E mentre i dispositivi ci coccolano e le app ci leggono nel pensiero, perdiamo la capacità di scegliere. 

E di pensare. Perché chi si abitua a non uscire – non solo di casa, ma da sé – finisce per non distinguere più tra il comfort e la prigione.

“L’abitudine è una droga potentissima”, dice ancora Crepet. 

Ci si abitua a tutto, anche all’assenza di vita. 

Anche al fatto che fuori piove, che il vicino fa rumore, che il mondo ti sfida. Eppure è proprio lì che si cresce, non nel bozzolo che chiamiamo casa.

Siamo davvero sicuri che “stare bene” significhi non sentire più niente?



Il valore perduto della semplicità

In un’epoca in cui tutto corre, si moltiplica e si complica, la semplicità sembra un concetto fuori moda. 

Eppure è proprio nella semplicità che risiede una delle forme più profonde di intelligenza. 

Saper togliere, scegliere, sottrarre: è questa l’arte dimenticata.


Viviamo dentro una giungla di stimoli.

Continui inviti a volere di più, a desiderare tutto, ad accumulare esperienze, oggetti, relazioni, notifiche. 

Ma nella rincorsa al troppo, abbiamo perso il gusto dell’essenziale.


Semplicità non vuol dire povertà, né rinuncia, al contrario fa rima con ricchezza.

Vuol dire lucidità. Vuol dire riconoscere ciò che conta davvero. Vuol dire non riempire il vuoto con l’inutile. È un atto estetico e insieme etico.

Essere semplici in un mondo che ci vuole complessi e sovraccarichi è una forma di resistenza. 

Significa sottrarsi al ricatto del superfluo, alla bulimia dell’apparire, all’ansia del confronto continuo.

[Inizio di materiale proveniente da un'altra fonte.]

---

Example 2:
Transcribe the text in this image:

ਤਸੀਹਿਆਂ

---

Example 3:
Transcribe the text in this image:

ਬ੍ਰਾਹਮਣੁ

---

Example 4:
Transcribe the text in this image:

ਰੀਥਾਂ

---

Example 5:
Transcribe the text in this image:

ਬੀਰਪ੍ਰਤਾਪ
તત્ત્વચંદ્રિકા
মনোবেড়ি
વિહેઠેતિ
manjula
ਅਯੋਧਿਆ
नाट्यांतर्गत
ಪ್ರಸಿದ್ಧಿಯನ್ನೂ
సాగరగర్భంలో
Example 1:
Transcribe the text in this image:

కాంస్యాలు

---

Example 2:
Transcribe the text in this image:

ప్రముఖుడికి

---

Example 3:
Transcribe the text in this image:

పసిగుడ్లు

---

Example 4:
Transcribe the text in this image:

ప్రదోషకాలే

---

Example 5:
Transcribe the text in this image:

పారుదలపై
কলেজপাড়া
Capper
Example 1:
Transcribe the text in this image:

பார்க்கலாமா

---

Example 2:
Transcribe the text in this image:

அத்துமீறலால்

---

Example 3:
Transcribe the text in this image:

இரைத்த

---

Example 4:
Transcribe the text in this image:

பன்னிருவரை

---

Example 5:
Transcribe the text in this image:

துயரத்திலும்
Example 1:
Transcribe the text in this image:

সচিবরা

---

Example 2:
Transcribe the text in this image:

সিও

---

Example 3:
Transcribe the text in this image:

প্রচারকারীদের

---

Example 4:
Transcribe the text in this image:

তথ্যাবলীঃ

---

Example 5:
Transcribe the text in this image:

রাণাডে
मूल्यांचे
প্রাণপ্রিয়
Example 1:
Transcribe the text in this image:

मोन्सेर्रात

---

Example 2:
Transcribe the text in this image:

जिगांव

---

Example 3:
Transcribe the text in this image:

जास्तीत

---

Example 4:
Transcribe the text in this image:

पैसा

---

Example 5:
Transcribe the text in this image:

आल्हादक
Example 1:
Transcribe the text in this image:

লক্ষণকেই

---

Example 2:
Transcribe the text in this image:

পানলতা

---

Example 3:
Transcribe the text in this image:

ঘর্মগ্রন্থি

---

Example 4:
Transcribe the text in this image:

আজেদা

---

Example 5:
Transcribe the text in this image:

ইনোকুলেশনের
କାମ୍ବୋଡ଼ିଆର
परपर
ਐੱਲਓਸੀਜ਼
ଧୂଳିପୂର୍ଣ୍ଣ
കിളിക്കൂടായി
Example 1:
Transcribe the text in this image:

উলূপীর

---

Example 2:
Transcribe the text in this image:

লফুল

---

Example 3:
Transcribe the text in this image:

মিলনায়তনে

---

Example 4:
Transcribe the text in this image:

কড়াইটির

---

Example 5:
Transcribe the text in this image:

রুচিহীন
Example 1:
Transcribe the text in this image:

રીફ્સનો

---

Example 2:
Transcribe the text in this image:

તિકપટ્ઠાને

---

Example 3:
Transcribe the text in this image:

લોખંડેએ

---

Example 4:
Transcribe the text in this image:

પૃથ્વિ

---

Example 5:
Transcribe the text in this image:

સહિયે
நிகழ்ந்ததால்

Chi sa vivere con il necessario, è un vincente. 

Chi sa desiderare meno, possiede di più. Non perché ha, ma perché sa dare valore. 

La semplicità è la chiave per ritrovare un rapporto sano con il tempo, con le cose, con gli altri, con se stessi.


E c’è chi la semplicità non la predica soltanto, ma la vive. 

Warren Buffett, uno degli uomini più ricchi del mondo, abita ancora nella stessa casa acquistata nel 1959 e guida un’auto usata di quasi dieci anni, perché per le sue esigenze è più che sufficiente. 

Non ostenta, non rincorre il lusso per il lusso. È coerente con ciò che dice.

Non  perché sia tirchio, ma perché è intelligente e disciplinato.

Ed è  proprio quando il mondo ci spinge a comprare l’ennesimo oggetto che promette felicità, vale la pena ricordare proprio le sue parole:

“Quando compri cose che non ti servono, presto sarai costretto a vendere cose che ti servono.”


La semplicità, in fondo, è anche un atto di intelligenza economica. E di libertà.